PROBLEM DETAILS:
Every line of the entries with the word "solid" in it should be shown.
--- --- ---
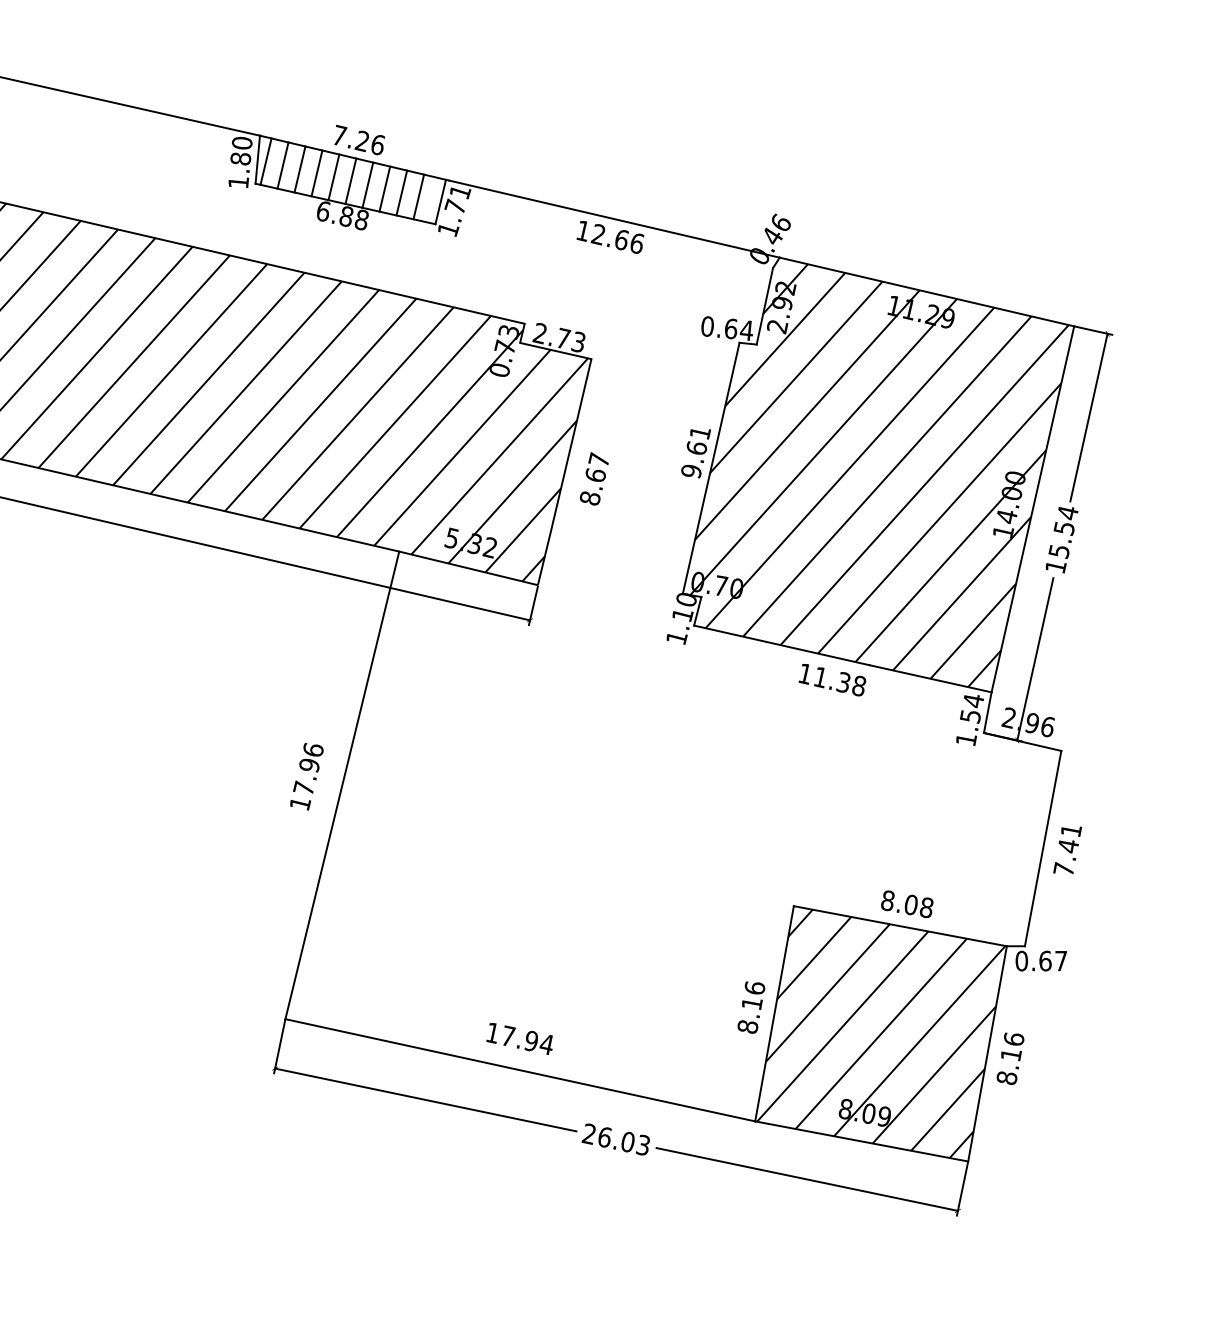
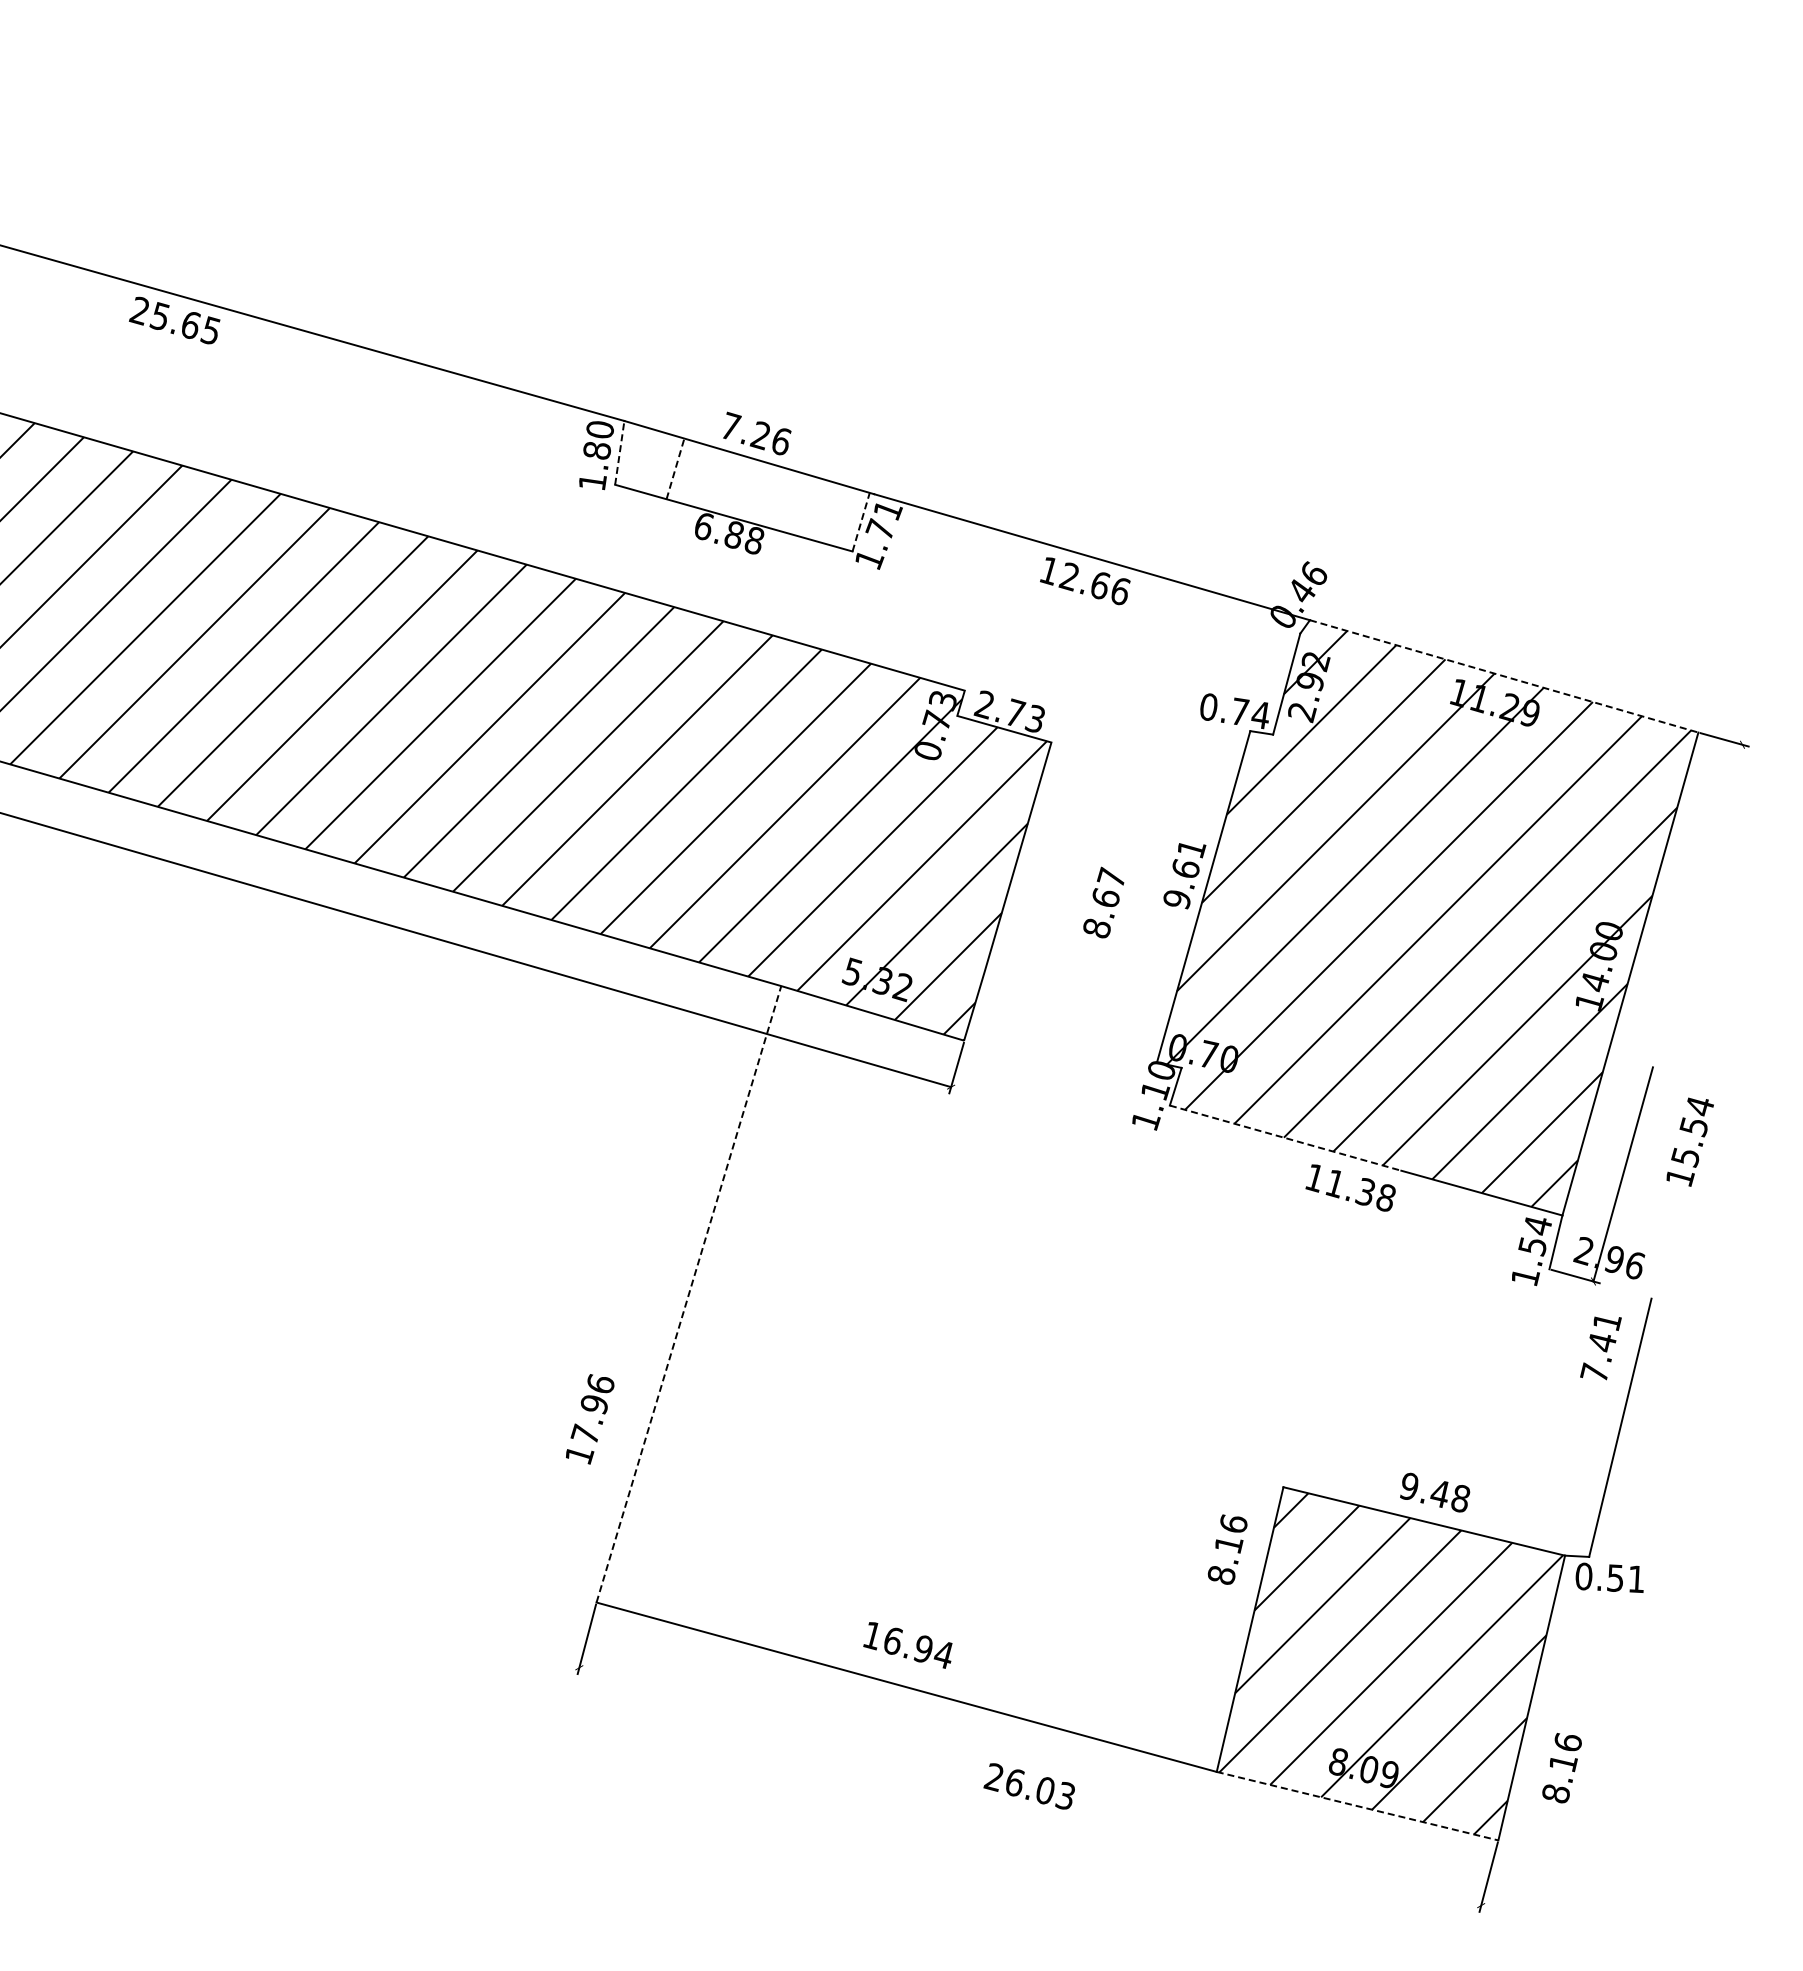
line: (257, 159) -> (619, 452), solid -> dashed
line: (265, 161) -> (630, 455), removed
line: (283, 165) -> (653, 462), removed
line: (299, 169) -> (675, 468), solid -> dashed
line: (316, 173) -> (697, 475), removed
line: (334, 177) -> (720, 481), removed
line: (350, 181) -> (742, 488), removed
line: (367, 185) -> (764, 494), removed
line: (384, 188) -> (787, 500), removed
line: (401, 193) -> (809, 507), removed
line: (418, 196) -> (831, 513), removed
line: (441, 202) -> (861, 522), solid -> dashed
line: (927, 292) -> (1504, 676), solid -> dashed
text: (731, 328) -> (1240, 711), 0.64 -> 0.74
line: (1088, 417) -> (1711, 855), removed
text: (594, 478) -> (1103, 902), moved
text: (1061, 539) -> (1689, 1141), moved
line: (782, 645) -> (1286, 1138), solid -> dashed
line: (1022, 741) -> (1600, 1283), removed
text: (307, 776) -> (590, 1419), moved
line: (342, 785) -> (688, 1294), solid -> dashed
text: (1067, 850) -> (1600, 1348), moved
text: (899, 903) -> (1424, 1490), 8.08 -> 9.48
text: (1052, 960) -> (1625, 1578), 0.67 -> 0.51
text: (751, 1007) -> (1227, 1549), moved
text: (508, 1035) -> (893, 1640), 17.94 -> 16.94
text: (1010, 1059) -> (1561, 1768), moved
line: (425, 1099) -> (778, 1719), removed
line: (861, 1141) -> (1357, 1806), solid -> dashed
line: (807, 1178) -> (1282, 1852), removed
--- --- ---
COMPLETED EXERCISE:
line: (257, 159) -> (619, 452), solid -> dashed
line: (299, 169) -> (675, 468), solid -> dashed
line: (441, 202) -> (861, 522), solid -> dashed
line: (927, 292) -> (1504, 676), solid -> dashed
line: (782, 645) -> (1286, 1138), solid -> dashed
line: (342, 785) -> (688, 1294), solid -> dashed
line: (861, 1141) -> (1357, 1806), solid -> dashed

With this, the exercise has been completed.